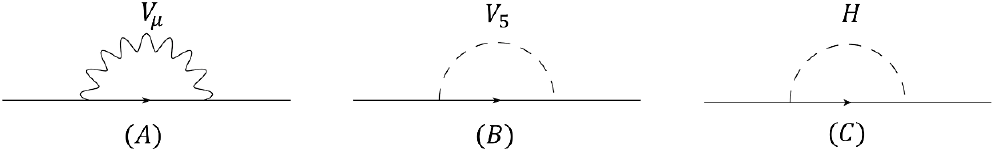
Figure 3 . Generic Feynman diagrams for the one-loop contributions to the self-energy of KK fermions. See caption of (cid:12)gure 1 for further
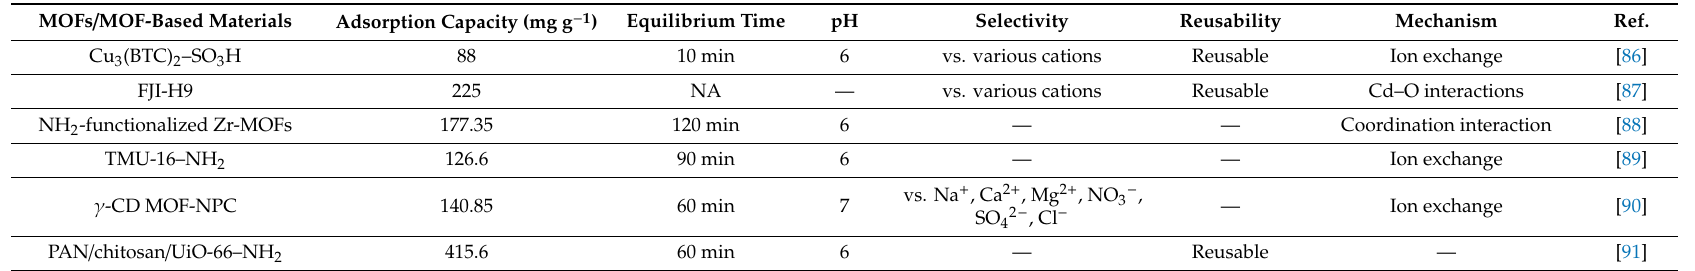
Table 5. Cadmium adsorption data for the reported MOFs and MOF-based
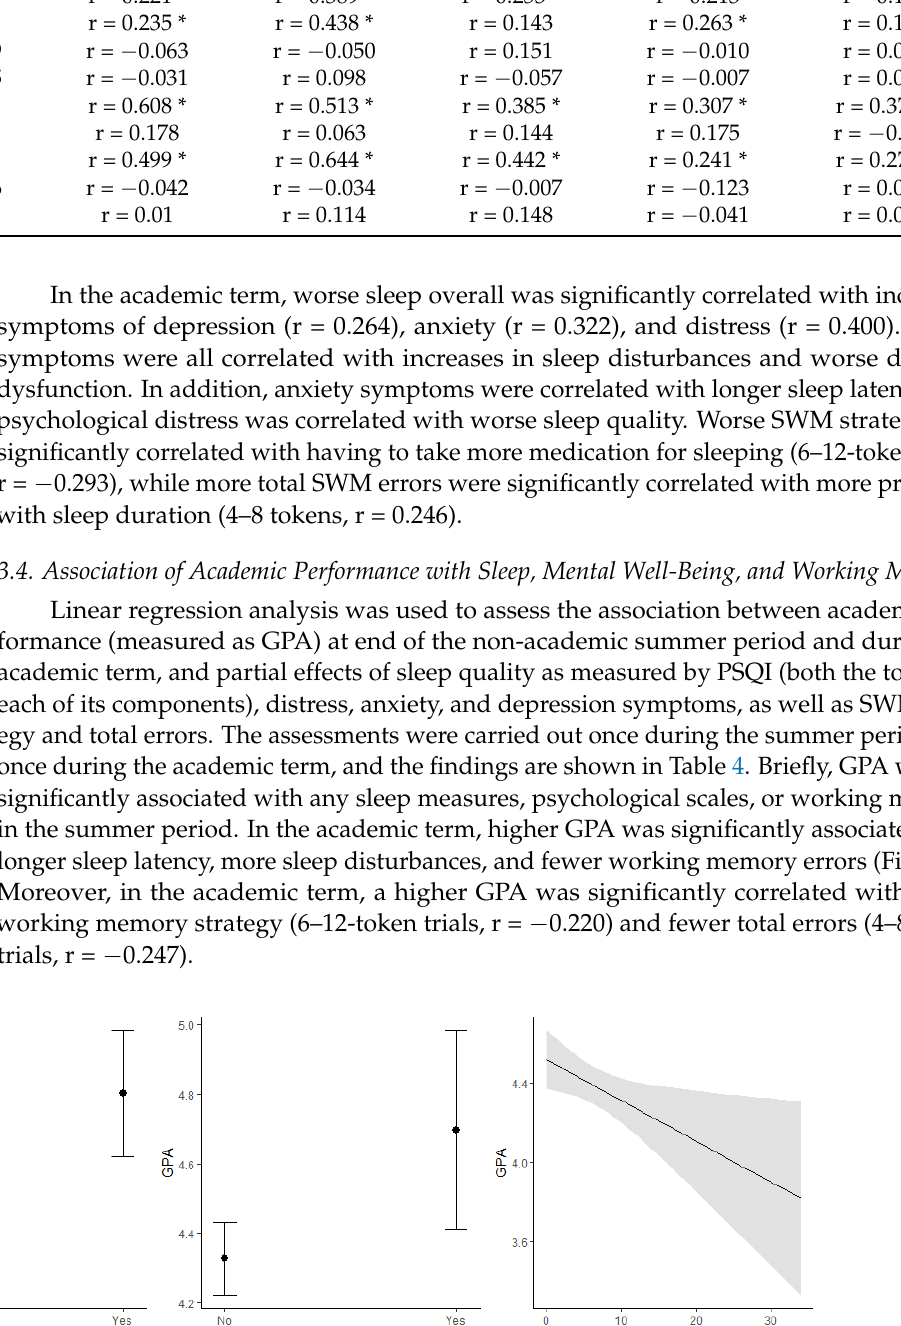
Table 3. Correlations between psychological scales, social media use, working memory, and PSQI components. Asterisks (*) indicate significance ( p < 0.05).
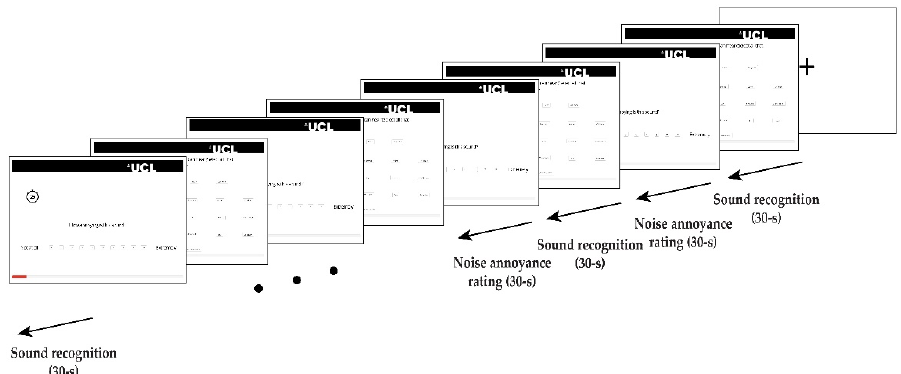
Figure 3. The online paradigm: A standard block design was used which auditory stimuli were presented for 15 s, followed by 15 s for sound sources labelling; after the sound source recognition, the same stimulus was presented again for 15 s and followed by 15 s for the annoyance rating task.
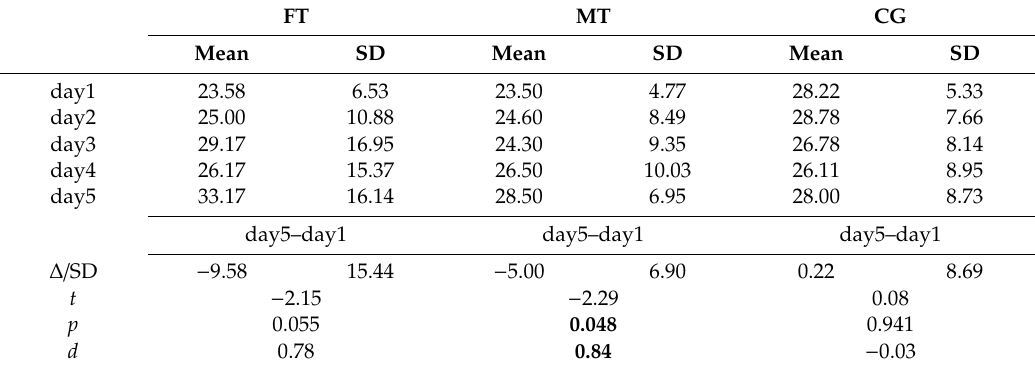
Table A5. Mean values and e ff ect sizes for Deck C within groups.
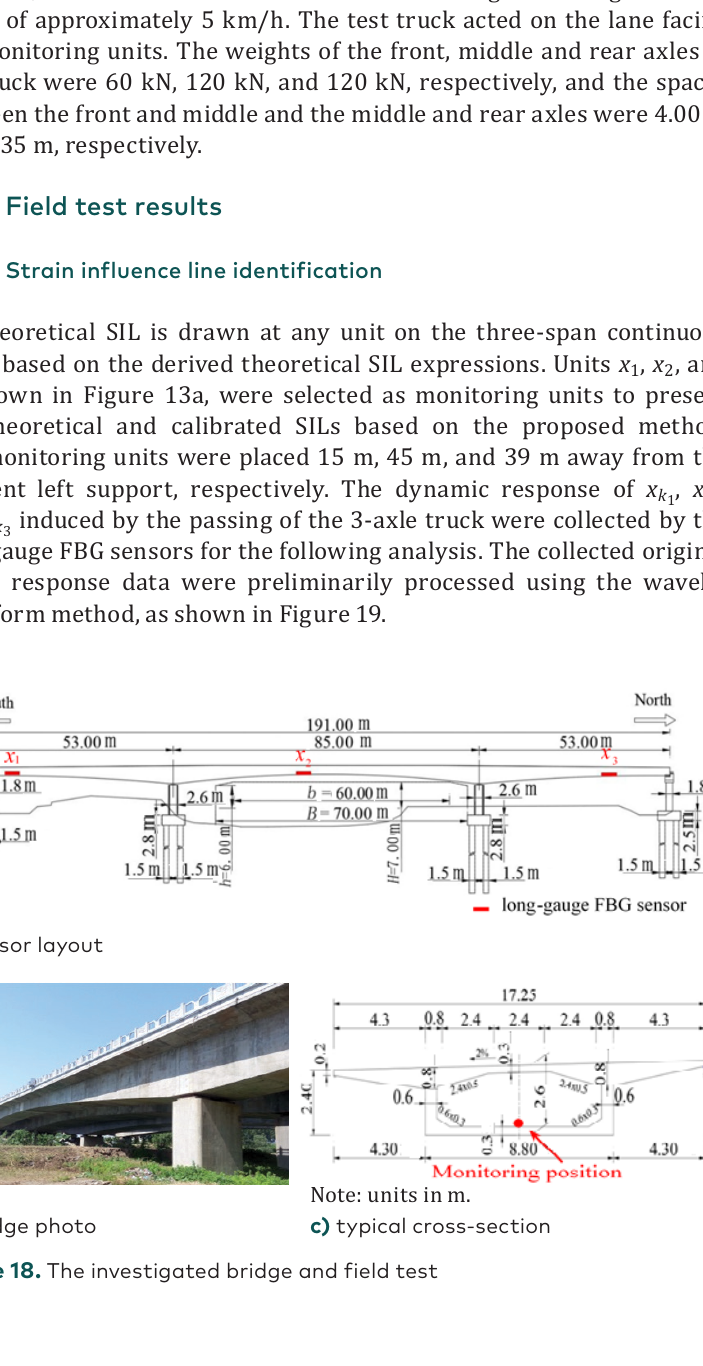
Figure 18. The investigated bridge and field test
•••
▶ _What is expected_
The reply should consist of one number, the count of lines above with the string "Table" in them.

▶ _Finished exercise_
3